#### [SUPPLIED TEXT]
·····

In sec_nadaraya-waston, we used a Gaussian kernel to model interactions between queries and keys. Treating the exponent of the Gaussian kernel in eq_nadaraya-waston-gaussian as an attention scoring function (or scoring function for short), the results of this function were essentially fed into a softmax operation. As a result, we obtained a probability distribution (attention weights) over values that are paired with keys. In the end, the output of the attention pooling is simply a weighted sum of the values based on these attention weights.

At a high level, we can use the above algorithm to instantiate the framework of attention mechanisms in fig_qkv. Denoting an attention scoring function by $$a$$, fig_attention_output illustrates how the output of attention pooling can be computed as a weighted sum of values. Since attention weights are a probability distribution, the weighted sum is essentially a weighted average.

.. _fig_attention_output:

Mathematically, suppose that we have a query $$\mathbf{q} \in \mathbb{R}^q$$ and $$m$$ key-value pairs $$(\mathbf{k}_1, \mathbf{v}_1), \ldots, (\mathbf{k}_m, \mathbf{v}_m)$$, where any $$\mathbf{k}_i \in \mathbb{R}^k$$ and any $$\mathbf{v}_i \in \mathbb{R}^v$$. The attention pooling $$f$$ is instantiated as a weighted sum of the values:

(10.2.1)$f(\mathbf{q}, (\mathbf{k}_1, \mathbf{v}_1), \ldots, (\mathbf{k}_m, \mathbf{v}_m)) = \sum_{i=1}^m \alpha(\mathbf{q}, \mathbf{k}_i) \mathbf{v}_i \in \mathbb{R}^v,$

where the attention weight (scalar) for the query $$\mathbf{q}$$ and key $$\mathbf{k}_i$$ is computed by the softmax operation of an attention scoring function $$a$$ that maps two vectors to a scalar:

(10.2.2)$\alpha(\mathbf{q}, \mathbf{k}_i) = \mathrm{softmax}(a(\mathbf{q}, \mathbf{k}_i)) = \frac{\exp(a(\mathbf{q}, \mathbf{k}_i))}{\sum_{j=1}^m \exp(a(\mathbf{q}, \mathbf{k}_j))} \in \mathbb{R}.$

As we can see, different choices of the attention scoring function $$a$$ lead to different behaviors of attention pooling. In this section, we introduce two popular scoring functions that we will use to develop more sophisticated attention mechanisms later.

%load ../utils/djl-imports
%load ../utils/plot-utils
%load ../utils/Functions.java
%load ../utils/PlotUtils.java

NDManager manager = NDManager.newBaseManager();


## 10.2.1. Masked Softmax Operation¶

As we just mentioned, a softmax operation is used to output a probability distribution as attention weights. In some cases, not all the values should be fed into attention pooling. For instance, for efficient minibatch processing in Section 9.5, some text sequences are padded with special tokens that do not carry meaning. To get an attention pooling over only meaningful tokens as values, we can specify a valid sequence length (in number of tokens) to filter out those beyond this specified range when computing softmax. In this way, we can implement such a masked softmax operation in the following masked_softmax function, where any value beyond the valid length is masked as zero.

·····

#### [ASSIGNED TASK]
Resume the explanation of attention scoring functions, picking up right after its final sentence.

#### [Source records]
·····

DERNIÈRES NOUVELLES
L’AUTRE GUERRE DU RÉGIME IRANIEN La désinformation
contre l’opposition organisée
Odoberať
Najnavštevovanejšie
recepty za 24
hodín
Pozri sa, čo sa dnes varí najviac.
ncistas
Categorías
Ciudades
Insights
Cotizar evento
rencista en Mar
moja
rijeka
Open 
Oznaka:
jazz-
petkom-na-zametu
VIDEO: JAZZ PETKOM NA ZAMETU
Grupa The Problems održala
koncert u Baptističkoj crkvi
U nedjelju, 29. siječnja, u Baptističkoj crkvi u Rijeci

·····

#### [ANSWER TO THIS PROBLEM]
public static NDArray maskedSoftmax(NDArray X, NDArray validLens) {
/* Perform softmax operation by masking elements on the last axis. */
// X: 3D NDArray, validLens: 1D or 2D NDArray
if (validLens == null) {
return X.softmax(-1);
}

Shape shape = X.getShape();
if (validLens.getShape().dimension() == 1) {
validLens = validLens.repeat(shape.get(1));
} else {
validLens = validLens.reshape(-1);
}
// On the last axis, replace masked elements with a very large negative
// value, whose exponentiation outputs 0
X = X.reshape(new Shape(-1, shape.get(shape.dimension() - 1)))
.sequenceMask(validLens, (float) -1E6);
return X.softmax(-1).reshape(shape);
}


To demonstrate how this function works, consider a minibatch of two $$2 \times 4$$ matrix examples, where the valid lengths for these two examples are two and three, respectively. As a result of the masked softmax operation, values beyond the valid lengths are all masked as zero.

maskedSoftmax(
manager.randomUniform(0, 1, new Shape(2, 2, 4)),
manager.create(new float[] {2, 3}));

ND: (2, 2, 4) gpu(0) float32
[[[0.4549, 0.5451, 0.    , 0.    ],
[0.6175, 0.3825, 0.    , 0.    ],
],
[[0.294 , 0.3069, 0.3992, 0.    ],
[0.3747, 0.2626, 0.3627, 0.    ],
],
]


Similarly, we can also use a two-dimensional NDArray to specify valid lengths for every row in each matrix example.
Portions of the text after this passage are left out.